Lawrence Osborne’s novels are easy to admire. They tend to deal with characters trapped in morally questionable situations and their backdrops, from Macau to Greece, are often glamorous and exotic. Like any British novelist who deals with morality in foreign places, he gets compared with Graham Greene, but On Java Road, his sixth novel, owes much to Patricia Highsmith too. At its heart is a crime — the disappearance of a young woman in contemporary Hong Kong — but this, as much as anything, is a structural device on which to hang an examination of moral courage. What, Osborne asks, is required to protect democracy when doing so comes with great risk?
Adrian Gyle, the likable narrator, is a reporter who has slogged his way to mediocrity in Hong Kong (“I was an excellent nonentity,” he remarks). Early in the novel, he describes the job of a reporter as “transcribing what he sees” (journalists do something different, he thinks) and, initially at least, it is clear he is interested in surface details. He says things like: “Clothes were never trivial to him, as they never are to truly serious people.”
His closest friend is Jimmy Tang, a scion of a wealthy family whose charm and connections have given him a good life and who treats Adrian to parties and nice restaurants. They share a love of Chinese literature, particularly the poetry of Li Bai, but Osborne wants us to see that their friendship isn’t as solid as it seems and that what they value is quite different. Whereas Adrian thinks that “words are the most efficient vessel for carrying the seeds of violence,” Jimmy thinks that they “came cheaply to most people and so constituted a debased coinage.”
The background to this complicated friendship is Hong Kong, which is tense as the pro-Beijing government cracks down on pro-democracy protests and eliminates the free press. Living in the city means having to take a side. Beijing offers stability and families like Jimmy’s are “mostly pro-China in their views” for this reason. The expats are, in theory, neutral but get annoyed when students destroy “branches of Starbucks licensed to Maxim’s Caterers… [who] were reviled for their sympathies with Beijing.” When Jimmy’s mistress, a young protester called Rebecca who “simmered… with resistance to everything around her” goes missing, Adrian has to choose whether to dig deeper into what happened and risk upsetting his comfortable, if uninspiring, life, including by learning something awful about his friend. But Rebecca has seen something in him: “You’re not as sad as your close friends think you are. You stand up for yourself without anyone noticing,” and much of the novel is concerned with what is at risk to do this and get noticed.

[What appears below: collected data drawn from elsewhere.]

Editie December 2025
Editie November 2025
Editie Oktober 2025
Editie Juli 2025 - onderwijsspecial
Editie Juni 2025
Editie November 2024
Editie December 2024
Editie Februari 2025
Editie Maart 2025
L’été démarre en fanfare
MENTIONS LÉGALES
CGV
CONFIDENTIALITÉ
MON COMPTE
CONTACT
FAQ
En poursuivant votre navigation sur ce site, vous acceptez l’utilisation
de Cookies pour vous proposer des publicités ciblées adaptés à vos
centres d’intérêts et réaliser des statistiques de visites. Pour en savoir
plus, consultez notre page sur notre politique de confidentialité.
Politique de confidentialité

Osborne is an ambitious novelist and this is more than just a story about courage in Hong Kong. Throughout, Adrian opines on America’s ongoing struggles — “journalists in our own countries were being silenced and curtailed on a daily basis” — and the implication is that what is happening in Hong Kong and what is happening in America and Britain are two sides of the same coin. In the end Adrian concludes that his friendship with Jimmy is “light as a spiderweb” and it is clear that Osborne is wondering whether our commitment to democracy is any stronger. Democracy and freedom of the press require courage. Does Adrian have that kind of courage? Do we? Osborne is too clever a writer to reach a conclusion but the overall effect of this timely, elegantly written novel is unsettling and concerning.